Scientists from the Hungarian Academy of Sciences and Eotvos Lorand University in Budapest found that three quarters of young people deprived of a smartphone, showed the so-called “biased behavior” — for example, he began to twirl something in your hand or itchy.

Christina crook, author of “Happiness of ignorance” (Joy of Missing Out), believes that to deal effectively with a digital alarm only if you can clearly explain to yourself why you want to change your behavior in the network.

She advises to find a reason to care network, which would be consistent with your values.

For example, just remind yourself that time spent on social networks, you could give your family members or friends.

Kruk sure that a clear understanding of the considerable benefits you get in return, will help to deal with fears and concerns about the refusal of stay in the virtual world.

“If you have no good reason to refuse from social networks, no willpower won’t help you,” she says.

We want to always stay connected — for a number of reasons. Someone is afraid that will miss the invitation or he is interested in gossip about friends and acquaintances. Someone worried about his carefully maintained network or image is forced to be active in social networks because of their work.

Tell yourself honestly that you are going to do on the Internet and what real benefits it will bring to you. This can also help.

Chris Dugan, head of IT-company Betterworks from Redwood city, California, once used “Facebook” to relax in between tasks.

But the more he does. “For me it was a way to distract and relax a bit,” he says. Now it is a tape filled political posts, and he feels that he loses his concentration and irritated.

Dagan said that some publications still interested, but admits that staying in social networking is not helping him relax.

Due to this, he was able to get rid of their addiction without suffering for this reason any negative emotions.

Last month the firm of Dagana conducted a survey and found that employees average two hours a day spend reading political news, and almost a quarter of them spend in social networks three or more hours a day.

Digital detox — Yes or no


The refusal of social networks can make you worry about what you lost.

However, crook argues that complete abstinence from social networking, even for a short period, the so-called “digital detox” may help to form new habits and learn to control their impulses.

“Digital detox really lowers anxiety, because the conditions of the game are very clear, and you have no choice,” she says.

Use the special locking feature or remove certain apps from your phone — so you can limit their presence in social networks, at the same time reducing the associated anxiety.

So as to give virtual reality the hardest thing in the evening, the crook after 20:00 lifts his smartphone away.

But this is not the only solution. Those who want to spend less time in social networks, Hoffman recommends the following.

First you need to think about what you are looking for and then identify which aspects of social networking you are attracted most of all to continue to effectively deal with their impulses.

It may not be easy.
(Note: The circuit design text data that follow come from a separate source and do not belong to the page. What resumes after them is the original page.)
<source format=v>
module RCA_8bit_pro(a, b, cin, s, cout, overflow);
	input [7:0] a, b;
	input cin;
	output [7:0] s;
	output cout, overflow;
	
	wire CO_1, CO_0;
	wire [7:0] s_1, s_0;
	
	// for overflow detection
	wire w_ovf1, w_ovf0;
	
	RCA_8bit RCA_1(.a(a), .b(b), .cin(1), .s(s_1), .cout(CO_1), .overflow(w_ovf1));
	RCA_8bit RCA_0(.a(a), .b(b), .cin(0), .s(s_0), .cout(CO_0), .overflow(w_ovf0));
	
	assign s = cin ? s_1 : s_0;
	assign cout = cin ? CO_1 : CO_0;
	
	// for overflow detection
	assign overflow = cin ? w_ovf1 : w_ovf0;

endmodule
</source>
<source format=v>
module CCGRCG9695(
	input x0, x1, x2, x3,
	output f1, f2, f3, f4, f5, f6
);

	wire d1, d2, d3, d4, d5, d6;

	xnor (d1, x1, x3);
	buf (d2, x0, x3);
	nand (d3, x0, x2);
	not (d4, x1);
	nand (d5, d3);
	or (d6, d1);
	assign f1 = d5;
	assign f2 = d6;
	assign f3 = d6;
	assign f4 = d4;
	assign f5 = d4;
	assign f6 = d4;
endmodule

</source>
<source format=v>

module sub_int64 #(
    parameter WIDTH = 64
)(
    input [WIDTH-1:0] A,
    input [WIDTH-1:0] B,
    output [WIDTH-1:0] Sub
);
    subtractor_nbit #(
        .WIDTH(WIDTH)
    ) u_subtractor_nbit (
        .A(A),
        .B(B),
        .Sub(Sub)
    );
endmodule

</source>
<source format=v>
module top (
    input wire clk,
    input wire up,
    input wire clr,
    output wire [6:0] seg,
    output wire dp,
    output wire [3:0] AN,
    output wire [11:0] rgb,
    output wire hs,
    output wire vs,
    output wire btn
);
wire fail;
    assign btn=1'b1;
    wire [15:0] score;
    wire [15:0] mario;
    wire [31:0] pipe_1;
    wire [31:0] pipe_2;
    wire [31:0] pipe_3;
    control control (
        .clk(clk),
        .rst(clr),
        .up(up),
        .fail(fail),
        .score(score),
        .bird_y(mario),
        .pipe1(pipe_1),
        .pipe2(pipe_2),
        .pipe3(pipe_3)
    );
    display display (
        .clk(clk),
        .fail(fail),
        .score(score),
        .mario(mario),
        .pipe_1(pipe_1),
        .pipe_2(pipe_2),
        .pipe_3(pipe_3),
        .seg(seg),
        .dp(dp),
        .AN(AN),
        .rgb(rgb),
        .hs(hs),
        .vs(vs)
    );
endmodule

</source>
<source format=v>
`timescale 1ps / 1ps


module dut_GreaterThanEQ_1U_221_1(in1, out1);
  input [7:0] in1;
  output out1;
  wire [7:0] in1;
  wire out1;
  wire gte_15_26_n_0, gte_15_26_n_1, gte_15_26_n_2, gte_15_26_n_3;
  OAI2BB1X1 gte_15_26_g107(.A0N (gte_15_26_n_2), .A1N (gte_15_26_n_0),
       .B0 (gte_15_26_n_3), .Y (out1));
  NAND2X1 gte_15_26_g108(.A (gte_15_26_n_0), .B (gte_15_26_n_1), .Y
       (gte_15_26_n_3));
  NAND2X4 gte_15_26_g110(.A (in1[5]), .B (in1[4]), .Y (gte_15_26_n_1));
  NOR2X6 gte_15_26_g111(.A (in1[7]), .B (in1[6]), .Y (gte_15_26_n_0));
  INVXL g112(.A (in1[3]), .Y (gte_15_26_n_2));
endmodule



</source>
According to Hoffman, the social network designed to unite people and save them from loneliness, but people are gradually beginning to understand that their online communication is artificial, unreal.
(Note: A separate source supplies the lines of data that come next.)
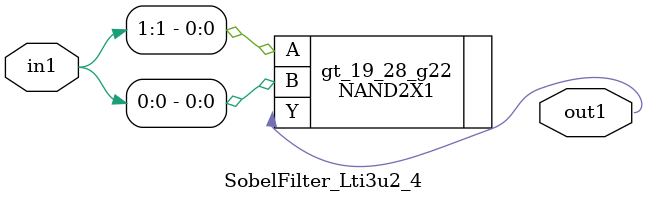
<source format=v>
`timescale 1ps / 1ps


module SobelFilter_Lti3u2_4(in1, out1);
  input [1:0] in1;
  output out1;
  wire [1:0] in1;
  wire out1;
  NAND2X1 gt_19_28_g22(.A (in1[1]), .B (in1[0]), .Y (out1));
endmodule


</source>
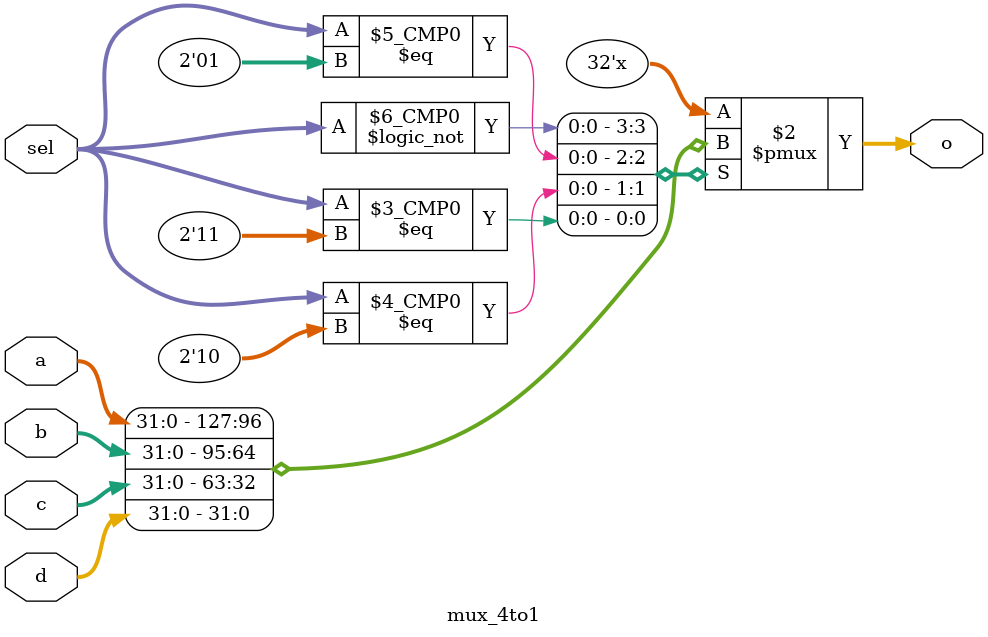
<source format=sv>
module mux_4to1  #(
    parameter DATA_WIDTH = 32
)(
    input [DATA_WIDTH-1:0]a,
    input [DATA_WIDTH-1:0]b,
    input [DATA_WIDTH-1:0]c,
    input [DATA_WIDTH-1:0]d,

    input [1:0]sel,

    output reg [DATA_WIDTH-1:0]o
);

always @ (*) begin
    case (sel)
        2'b00: o <= a;
        2'b01: o <= b;
        2'b10: o <= c;
        2'b11: o <= d;
    endcase
end

endmodule
</source>
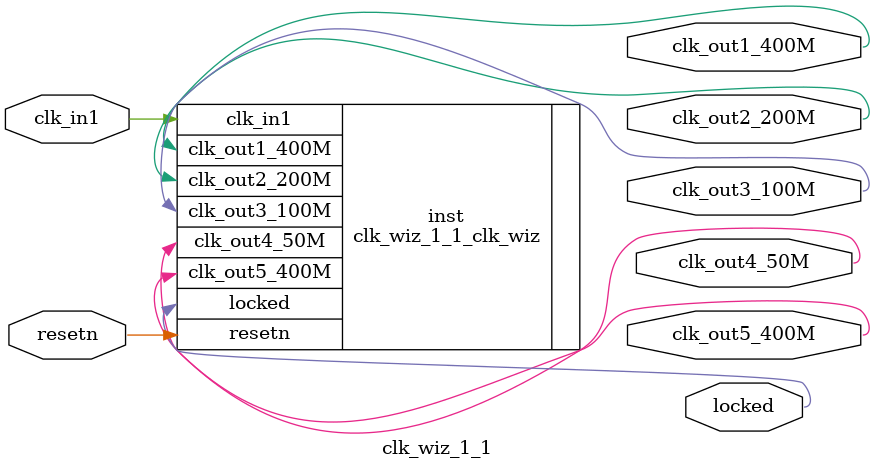
<source format=v>


`timescale 1ps/1ps

(* CORE_GENERATION_INFO = "clk_wiz_1_1,clk_wiz_v5_4_3_0,{component_name=clk_wiz_1_1,use_phase_alignment=true,use_min_o_jitter=true,use_max_i_jitter=false,use_dyn_phase_shift=false,use_inclk_switchover=false,use_dyn_reconfig=false,enable_axi=0,feedback_source=FDBK_AUTO,PRIMITIVE=PLL,num_out_clk=5,clkin1_period=5.000,clkin2_period=10.0,use_power_down=false,use_reset=true,use_locked=true,use_inclk_stopped=false,feedback_type=SINGLE,CLOCK_MGR_TYPE=NA,manual_override=false}" *)

module clk_wiz_1_1 
 (
  // Clock out ports
  output        clk_out1_400M,
  output        clk_out2_200M,
  output        clk_out3_100M,
  output        clk_out4_50M,
  output        clk_out5_400M,
  // Status and control signals
  input         resetn,
  output        locked,
 // Clock in ports
  input         clk_in1
 );

  clk_wiz_1_1_clk_wiz inst
  (
  // Clock out ports  
  .clk_out1_400M(clk_out1_400M),
  .clk_out2_200M(clk_out2_200M),
  .clk_out3_100M(clk_out3_100M),
  .clk_out4_50M(clk_out4_50M),
  .clk_out5_400M(clk_out5_400M),
  // Status and control signals               
  .resetn(resetn), 
  .locked(locked),
 // Clock in ports
  .clk_in1(clk_in1)
  );

endmodule

</source>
One of the advantages of social networking is that they give us a sense of belonging, of community, of belonging, thus eliminating the need to communicate tete-a-tete.

“It’s just a way to find like-minded people and to feel important” — says Hoffman.
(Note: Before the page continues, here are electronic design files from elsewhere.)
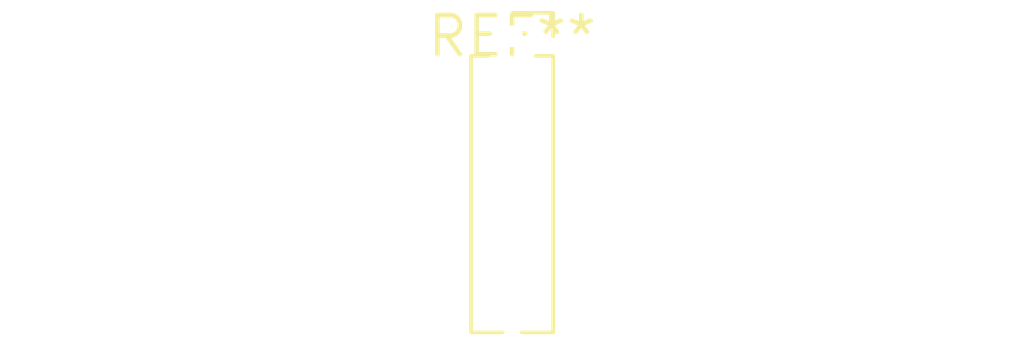
<source format=kicad_pcb>
(kicad_pcb (version 20240108) (generator pcbnew)

  (general
    (thickness 1.6)
  )

  (paper "A4")
  (layers
    (0 "F.Cu" signal)
    (31 "B.Cu" signal)
    (32 "B.Adhes" user "B.Adhesive")
    (33 "F.Adhes" user "F.Adhesive")
    (34 "B.Paste" user)
    (35 "F.Paste" user)
    (36 "B.SilkS" user "B.Silkscreen")
    (37 "F.SilkS" user "F.Silkscreen")
    (38 "B.Mask" user)
    (39 "F.Mask" user)
    (40 "Dwgs.User" user "User.Drawings")
    (41 "Cmts.User" user "User.Comments")
    (42 "Eco1.User" user "User.Eco1")
    (43 "Eco2.User" user "User.Eco2")
    (44 "Edge.Cuts" user)
    (45 "Margin" user)
    (46 "B.CrtYd" user "B.Courtyard")
    (47 "F.CrtYd" user "F.Courtyard")
    (48 "B.Fab" user)
    (49 "F.Fab" user)
    (50 "User.1" user)
    (51 "User.2" user)
    (52 "User.3" user)
    (53 "User.4" user)
    (54 "User.5" user)
    (55 "User.6" user)
    (56 "User.7" user)
    (57 "User.8" user)
    (58 "User.9" user)
  )

  (setup
    (pad_to_mask_clearance 0)
    (pcbplotparams
      (layerselection 0x00010fc_ffffffff)
      (plot_on_all_layers_selection 0x0000000_00000000)
      (disableapertmacros false)
      (usegerberextensions false)
      (usegerberattributes false)
      (usegerberadvancedattributes false)
      (creategerberjobfile false)
      (dashed_line_dash_ratio 12.000000)
      (dashed_line_gap_ratio 3.000000)
      (svgprecision 4)
      (plotframeref false)
      (viasonmask false)
      (mode 1)
      (useauxorigin false)
      (hpglpennumber 1)
      (hpglpenspeed 20)
      (hpglpendiameter 15.000000)
      (dxfpolygonmode false)
      (dxfimperialunits false)
      (dxfusepcbnewfont false)
      (psnegative false)
      (psa4output false)
      (plotreference false)
      (plotvalue false)
      (plotinvisibletext false)
      (sketchpadsonfab false)
      (subtractmaskfromsilk false)
      (outputformat 1)
      (mirror false)
      (drillshape 1)
      (scaleselection 1)
      (outputdirectory "")
    )
  )

  (net 0 "")

  (footprint "PinSocket_1x08_P1.27mm_Vertical" (layer "F.Cu") (at 0 0))

)

</source>
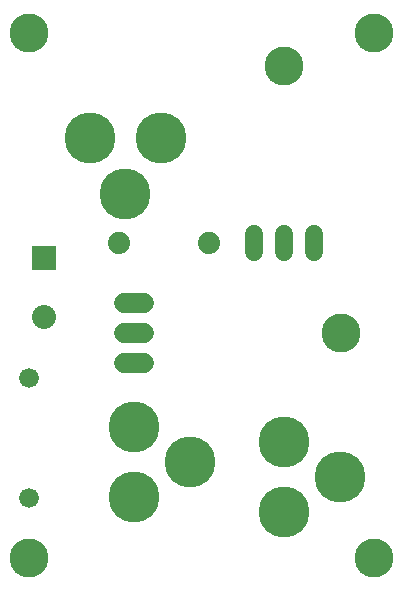
<source format=gts>
G75*
G70*
%OFA0B0*%
%FSLAX24Y24*%
%IPPOS*%
%LPD*%
%AMOC8*
5,1,8,0,0,1.08239X$1,22.5*
%
%ADD10C,0.1700*%
%ADD11C,0.0660*%
%ADD12C,0.1300*%
%ADD13C,0.0740*%
%ADD14C,0.0660*%
%ADD15C,0.0600*%
%ADD16R,0.0800X0.0800*%
%ADD17C,0.0800*%
D10*
X005000Y004031D03*
X005000Y006394D03*
X006850Y005213D03*
X010000Y005894D03*
X010000Y003531D03*
X011850Y004713D03*
X004713Y014150D03*
X005894Y016000D03*
X003531Y016000D03*
D11*
X004670Y010500D02*
X005330Y010500D01*
X005330Y009500D02*
X004670Y009500D01*
X004670Y008500D02*
X005330Y008500D01*
D12*
X001500Y002000D03*
X011900Y009500D03*
X013000Y002000D03*
X010000Y018400D03*
X013000Y019500D03*
X001500Y019500D03*
D13*
X004500Y012500D03*
X007500Y012500D03*
D14*
X001500Y008000D03*
X001500Y004000D03*
D15*
X009000Y012200D02*
X009000Y012800D01*
X010000Y012800D02*
X010000Y012200D01*
X011000Y012200D02*
X011000Y012800D01*
D16*
X002000Y012000D03*
D17*
X002000Y010031D03*
M02*

</source>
To solve this problem is possible by means of communication on topics that interest you with real, not virtual contacts.

In addition, you need to forgive yourself for your mistakes. Don’t blame yourself for lack of self-control, and recognize that many apps and social networks specifically made to be addictive and the desire to use them as often as possible.

For example, users who have not logged in “Facebook” or “Twitter”, get from these companies emails. In the end, if you understand how difficult it is to overcome established habits, you will increase the determination to resist them.

“You will definitely break, warns crook. But I think that the main thing — to believe that going offline is possible.”